### Bronfragment

- - - -

Bij een boek eerst bedenken wat we willen. Daarna inzamelen en redactiewerk. Irene Postma, Hans Werkman, Els Florijn en Henk Fonteyn geven zich op en doen een mail uit om iedereen de gelegenheid te geven. Ze komen met uitgewerkte ideeën. Irene coördineert.
Lunchtijd. René leest gedicht Spijziging van Jaap Zijlstra.

- - - -

### Gegevens
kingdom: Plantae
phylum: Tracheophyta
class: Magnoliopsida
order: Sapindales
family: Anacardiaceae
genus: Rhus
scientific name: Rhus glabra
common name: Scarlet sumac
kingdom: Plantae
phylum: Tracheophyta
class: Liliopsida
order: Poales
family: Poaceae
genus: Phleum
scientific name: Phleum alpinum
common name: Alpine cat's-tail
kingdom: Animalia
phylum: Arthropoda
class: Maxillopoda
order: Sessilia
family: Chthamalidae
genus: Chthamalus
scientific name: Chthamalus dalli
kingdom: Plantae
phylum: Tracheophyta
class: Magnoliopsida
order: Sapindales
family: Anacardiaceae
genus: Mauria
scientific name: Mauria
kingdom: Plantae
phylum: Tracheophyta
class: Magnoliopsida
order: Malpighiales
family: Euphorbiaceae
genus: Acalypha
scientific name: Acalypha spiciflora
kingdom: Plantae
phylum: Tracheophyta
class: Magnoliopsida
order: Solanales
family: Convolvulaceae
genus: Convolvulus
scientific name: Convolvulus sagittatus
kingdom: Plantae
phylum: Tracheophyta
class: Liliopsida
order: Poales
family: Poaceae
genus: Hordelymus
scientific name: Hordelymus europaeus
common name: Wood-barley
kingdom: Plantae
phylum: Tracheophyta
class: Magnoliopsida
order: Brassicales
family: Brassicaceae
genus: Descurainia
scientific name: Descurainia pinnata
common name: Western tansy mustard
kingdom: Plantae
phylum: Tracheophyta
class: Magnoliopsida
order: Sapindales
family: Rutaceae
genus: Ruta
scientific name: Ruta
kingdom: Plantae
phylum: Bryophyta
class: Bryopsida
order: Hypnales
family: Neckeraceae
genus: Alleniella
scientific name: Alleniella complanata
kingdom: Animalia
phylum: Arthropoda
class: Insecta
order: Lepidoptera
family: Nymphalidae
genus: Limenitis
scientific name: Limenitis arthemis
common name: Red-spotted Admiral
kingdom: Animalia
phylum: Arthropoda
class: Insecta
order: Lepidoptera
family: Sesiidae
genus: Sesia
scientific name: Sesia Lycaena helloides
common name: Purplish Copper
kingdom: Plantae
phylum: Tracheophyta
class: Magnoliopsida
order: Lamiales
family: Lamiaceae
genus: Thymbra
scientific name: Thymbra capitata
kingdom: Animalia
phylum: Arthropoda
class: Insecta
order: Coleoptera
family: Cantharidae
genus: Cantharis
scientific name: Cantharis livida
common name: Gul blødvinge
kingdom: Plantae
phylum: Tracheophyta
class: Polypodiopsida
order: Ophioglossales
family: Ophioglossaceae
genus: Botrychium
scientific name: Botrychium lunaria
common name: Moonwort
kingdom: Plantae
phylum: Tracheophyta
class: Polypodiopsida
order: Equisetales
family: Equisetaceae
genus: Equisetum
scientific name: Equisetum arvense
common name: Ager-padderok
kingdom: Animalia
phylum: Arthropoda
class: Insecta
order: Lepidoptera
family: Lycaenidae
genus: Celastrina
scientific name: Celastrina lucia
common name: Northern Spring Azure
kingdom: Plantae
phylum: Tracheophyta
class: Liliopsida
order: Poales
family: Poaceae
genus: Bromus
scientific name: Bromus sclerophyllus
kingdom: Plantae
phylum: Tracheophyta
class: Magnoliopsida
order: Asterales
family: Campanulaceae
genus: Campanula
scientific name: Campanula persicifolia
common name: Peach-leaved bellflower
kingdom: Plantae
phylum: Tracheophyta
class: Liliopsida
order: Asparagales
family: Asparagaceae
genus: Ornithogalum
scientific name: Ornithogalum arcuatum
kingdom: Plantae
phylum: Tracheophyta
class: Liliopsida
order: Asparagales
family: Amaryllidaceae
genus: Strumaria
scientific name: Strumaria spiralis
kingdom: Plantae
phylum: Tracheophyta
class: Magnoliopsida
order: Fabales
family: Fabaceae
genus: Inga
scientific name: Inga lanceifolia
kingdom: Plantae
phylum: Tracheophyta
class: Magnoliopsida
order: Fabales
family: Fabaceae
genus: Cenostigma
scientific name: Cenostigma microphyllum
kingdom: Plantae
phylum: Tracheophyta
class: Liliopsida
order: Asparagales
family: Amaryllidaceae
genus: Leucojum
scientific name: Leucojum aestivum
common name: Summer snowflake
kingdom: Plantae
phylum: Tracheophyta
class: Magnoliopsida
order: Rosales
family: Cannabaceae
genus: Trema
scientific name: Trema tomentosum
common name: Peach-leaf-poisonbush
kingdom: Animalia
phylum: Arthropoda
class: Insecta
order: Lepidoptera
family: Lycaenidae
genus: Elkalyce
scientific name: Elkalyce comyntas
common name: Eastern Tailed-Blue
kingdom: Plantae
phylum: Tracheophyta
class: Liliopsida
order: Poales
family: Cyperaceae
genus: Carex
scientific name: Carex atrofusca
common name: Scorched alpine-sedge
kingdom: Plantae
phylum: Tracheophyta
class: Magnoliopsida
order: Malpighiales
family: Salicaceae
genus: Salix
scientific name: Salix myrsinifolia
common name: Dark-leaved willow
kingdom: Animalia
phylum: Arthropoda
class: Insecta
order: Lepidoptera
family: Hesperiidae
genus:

- - - -

### Doelen
**A.** Welk gedicht leest René tijdens de lunch, volgens het bronfragment?
**B.** Kopieer letterlijk het stuk uit het bronfragment dat opent met de woorden "Bij een boek" en sluit met "ideeën. Irene coördineert.".

### Antwoorden per opdracht
**A.** Spijziging van Jaap Zijlstra.

**B.**
Bij een boek eerst bedenken wat we willen. Daarna inzamelen en redactiewerk. Irene Postma, Hans Werkman, Els Florijn en Henk Fonteyn geven zich op en doen een mail uit om iedereen de gelegenheid te geven. Ze komen met uitgewerkte ideeën. Irene coördineert.